The construction industry will be allowed to resume along with waste and recycling services and some outdoor or rural businesses such as garden centres.
Drive-through food and drink outlets will also be permitted to gradually reopen.
Any workplaces permitted to return in phase two will also be able to prepare for the return of staff during the first phase, Nicola Sturgeon told the Scottish Parliament.
Among those, pubs and restaurants with outdoor spaces will be allowed to reopen those spaces in the second phase, although that may not be for several weeks or months.
Outlining the moves, Sturgeon said: “I hope they will bring some improvement to people’s wellbeing and quality of life, start to get our economy moving again, and start to steer us safely towards a new normality.
But she stressed: “While the permitted reasons to be out of your house will increase, the default message during phase one will remain ‘stay at home’ as much as possible.”
The First Minister said the route map published on Thursday is “high level” and that further advice will be made available over the coming days.

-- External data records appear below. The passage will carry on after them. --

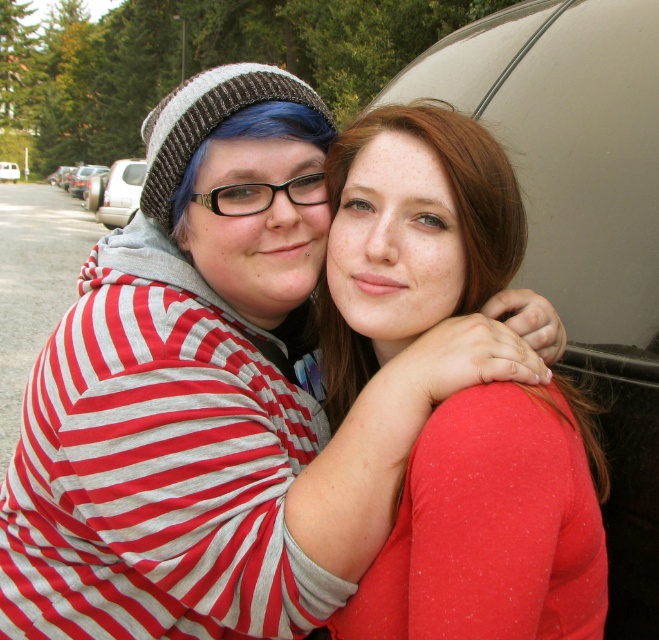
Is matte red sweater at center in front of silver metallic car at left?

Yes, matte red sweater at center is closer to the viewer.

Does matte red sweater at center have a greater height compared to silver metallic car at left?

No, matte red sweater at center is not taller than silver metallic car at left.

Image resolution: width=659 pixels, height=640 pixels. Find the location of `matte red sweater at center`. matte red sweater at center is located at coordinates (492, 525).

Which is behind, point (121, 180) or point (16, 168)?

Point (16, 168)

Between silver metallic car at left and metallic silver car at center, which one appears on the left side from the viewer's perspective?

metallic silver car at center is more to the left.

Is point (119, 186) positioned after point (9, 179)?

No, it is in front of (9, 179).

Where is `silver metallic car at left`? silver metallic car at left is located at coordinates (119, 192).

Can you confirm if matte red sweater at center is positioned to the right of metallic silver car at center?

Indeed, matte red sweater at center is positioned on the right side of metallic silver car at center.

In the scene shown: Which of these two, matte red sweater at center or metallic silver car at center, stands shorter?

metallic silver car at center

Between point (416, 588) and point (7, 176), which one is positioned behind?

Positioned behind is point (7, 176).

You are a GUI agent. You are given a task and a screenshot of the screen. Output one action in this format:
    pyautogui.click(x=<x>, y=<y>)
    Task: Click on the matte red sweater at center
    The height and width of the screenshot is (640, 659).
    Given the screenshot: What is the action you would take?
    pyautogui.click(x=492, y=525)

Sturgeon said: “The steps we will take are by necessity gradual and incremental – and they must also be matched with rigorous, ongoing monitoring of the virus.
“There is no completely risk-free way of lifting lockdown, but we must mitigate the risks as much as we can and we must not at any stage act rashly or recklessly.”
The First Minister said the reproduction rate of Covid-19 in Scotland – the R number – had been under one for three weeks, adding: “In my judgement, the time is right to move towards a careful relaxation of lockdown restrictions.”
She said the two months of lockdown have been “absolutely necessary” to stem the spread of the virus, with an estimate of 25,000 Scots now believed to be infectious in Scotland.
But Sturgeon warned MSPs that lifting lockdown measures too quickly could cause coronavirus to “run out of control”, saying the threat of a second wave is “very real”.
She stressed that current hygiene measures such as washing your hands regularly and covering your coughs and sneezes should continue to be complied with, and would be the “biggest single factor in controlling the virus”.
Sturgeon said that the proposals set out in the route map “cannot be set in stone” and said any easing of restrictions could quickly be reversed, potentially with even stronger measures.
The FM added: “We will conduct formal reviews at least every three weeks to assess if and to what extent we can move from one phase to the next, but we will be constantly alive to when we can go faster, or whether we have gone too far.
“It may be that we can’t do everything in a particular phase at the same time. A single phase may span more than one review period. Some measures may be lifted earlier than planned, some later.”